A 70-year-old rapist has been jailed for two days by Justice John Bosco
Allieu, an action that has caused outpouring of outrage across Sierra
Leone.
The elder was found guilty of raping a 13-year-old girl, whose parents he served as a night watchman.
Sierra
Leoneans took to social media and radio following the sentence, with
some calling for the sacking of the judge responsible.
Gender
equality and rights campaigners said the move by a Freetown High Court
was a slap on the face of the efforts to curtail sexual and gender-based
violence in the country.
The convict was scheduled for release on Wednesday.
Reports
indicated that Justice John Bosco Allieu had doubted the man’s mental
state, even though he failed to order a psychiatric evaluation on him.

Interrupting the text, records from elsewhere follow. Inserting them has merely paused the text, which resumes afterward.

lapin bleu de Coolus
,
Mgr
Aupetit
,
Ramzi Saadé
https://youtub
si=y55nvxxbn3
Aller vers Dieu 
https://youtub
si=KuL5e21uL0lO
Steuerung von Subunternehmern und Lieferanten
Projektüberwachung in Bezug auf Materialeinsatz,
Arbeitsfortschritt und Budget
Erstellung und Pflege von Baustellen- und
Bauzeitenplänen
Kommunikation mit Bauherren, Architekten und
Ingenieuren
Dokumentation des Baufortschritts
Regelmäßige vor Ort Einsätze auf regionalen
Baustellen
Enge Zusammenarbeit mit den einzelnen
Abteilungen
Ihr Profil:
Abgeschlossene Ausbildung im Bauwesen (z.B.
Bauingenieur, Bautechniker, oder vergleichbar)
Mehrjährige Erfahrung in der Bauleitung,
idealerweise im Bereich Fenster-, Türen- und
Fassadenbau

The ruling came just days after the launch of a national campaign against rape, spearheaded by First Lady Fatima Bio.
The
high profile campaign dubbed Hands Off Our Girls, was launched in
Freetown over the weekend by President Julius Maada Bio and graced by
five West African first ladies.
The president and his celebrity
wife have boosted the fight against sexual violence, which was rife in
Sierra Leone, with words and actions in the last seven month of his
coming to power.
Notably, President Bio recently heightened the
debate around rape with his call for a harsher punishment for anyone
found guilty of committing it.
Last month, an organisation which
provides shelter and support for gender-based violence victims reported
that it had a seven months old baby as the youngest victim at the time.
And
that came amidst a public debate sparked by images of a five-year-old
girl left paralysed after being raped by an elderly relative.
The
head of the influential women’s rights campaign group, 50:50, Dr Fatu
Taqi said the controversial ruling appeared to make mockery of the
president’s and the first lady’s efforts and declaration.
“For
me, it is a case for the president to act on the matter. Let him show
that what he says he marches it with action,” she told a popular radio
breakfast show on Wednesday.
The UN Women representative in
Sierra Leone, Ms Mary Okumu, also expressed concern and said the ruling
called for a review for the interest of justice for women and girls.
The
judiciary has always been blamed for the rise in sexual abuse cases,
due to what critics say were delays and low conviction rates.